**THE TASK**
Every line of the records that holds the word "speed" should be copied.

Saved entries
<<<<
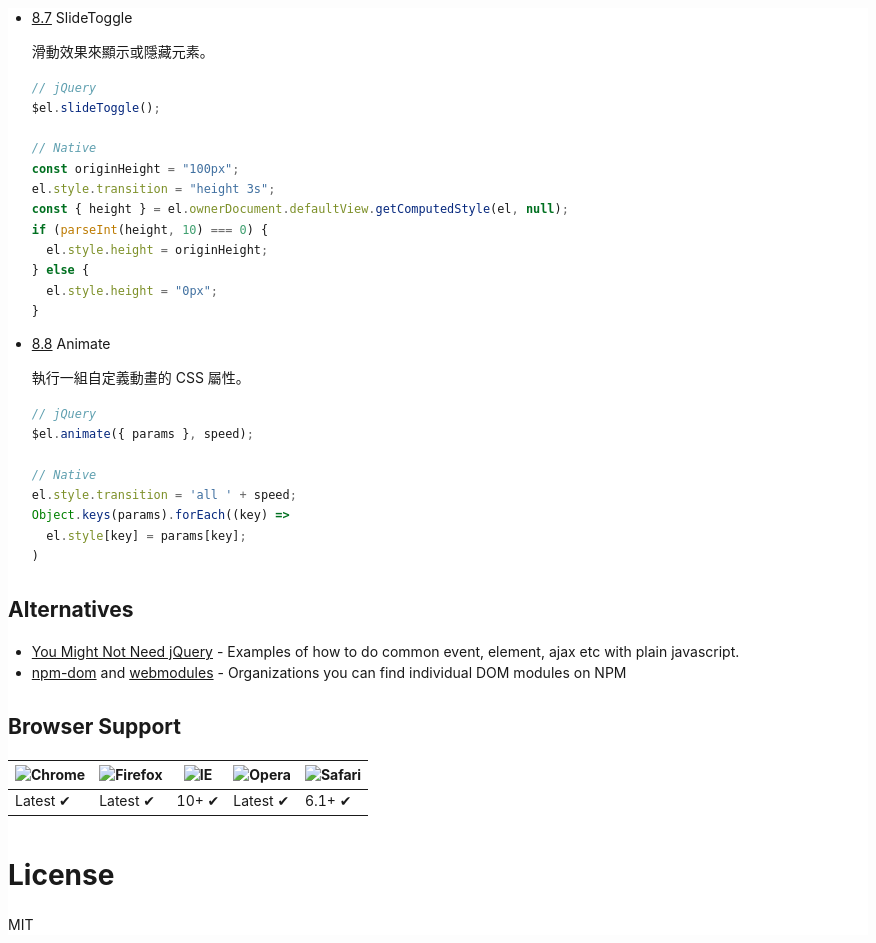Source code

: - [8.7](#8.7) <a name='8.7'></a> SlideToggle

  滑動效果來顯示或隱藏元素。

  ```js
  // jQuery
  $el.slideToggle();

  // Native
  const originHeight = "100px";
  el.style.transition = "height 3s";
  const { height } = el.ownerDocument.defaultView.getComputedStyle(el, null);
  if (parseInt(height, 10) === 0) {
    el.style.height = originHeight;
  } else {
    el.style.height = "0px";
  }
  ```

- [8.8](#8.8) <a name='8.8'></a> Animate

  執行一組自定義動畫的 CSS 屬性。

  ```js
  // jQuery
  $el.animate({ params }, speed);

  // Native
  el.style.transition = 'all ' + speed;
  Object.keys(params).forEach((key) =>
    el.style[key] = params[key];
  )
  ```

## Alternatives

- [You Might Not Need jQuery](http://youmightnotneedjquery.com/) - Examples of
  how to do common event, element, ajax etc with plain javascript.
- [npm-dom](http://github.com/npm-dom) and
  [webmodules](http://github.com/webmodules) - Organizations you can find
  individual DOM modules on NPM

## Browser Support

| ![Chrome][chrome-image] | ![Firefox][firefox-image] | ![IE][ie-image] | ![Opera][opera-image] | ![Safari][safari-image] |
| ----------------------- | ------------------------- | --------------- | --------------------- | ----------------------- |
| Latest ✔                | Latest ✔                  | 10+ ✔           | Latest ✔              | 6.1+ ✔                  |

# License

MIT

[chrome-image]:
  https://raw.github.com/alrra/browser-logos/master/src/chrome/chrome_48x48.png
[firefox-image]:
  https://raw.github.com/alrra/browser-logos/master/src/firefox/firefox_48x48.png
[ie-image]:
  https://raw.github.com/alrra/browser-logos/master/src/archive/internet-explorer_9-11/internet-explorer_9-11_48x48.png
[opera-image]:
  https://raw.github.com/alrra/browser-logos/master/src/opera/opera_48x48.png
[safari-image]:
  https://raw.github.com/alrra/browser-logos/master/src/safari/safari_48x48.png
>>>>
**RESULT FOR THIS TASK**
  $el.animate({ params }, speed);
  el.style.transition = 'all ' + speed;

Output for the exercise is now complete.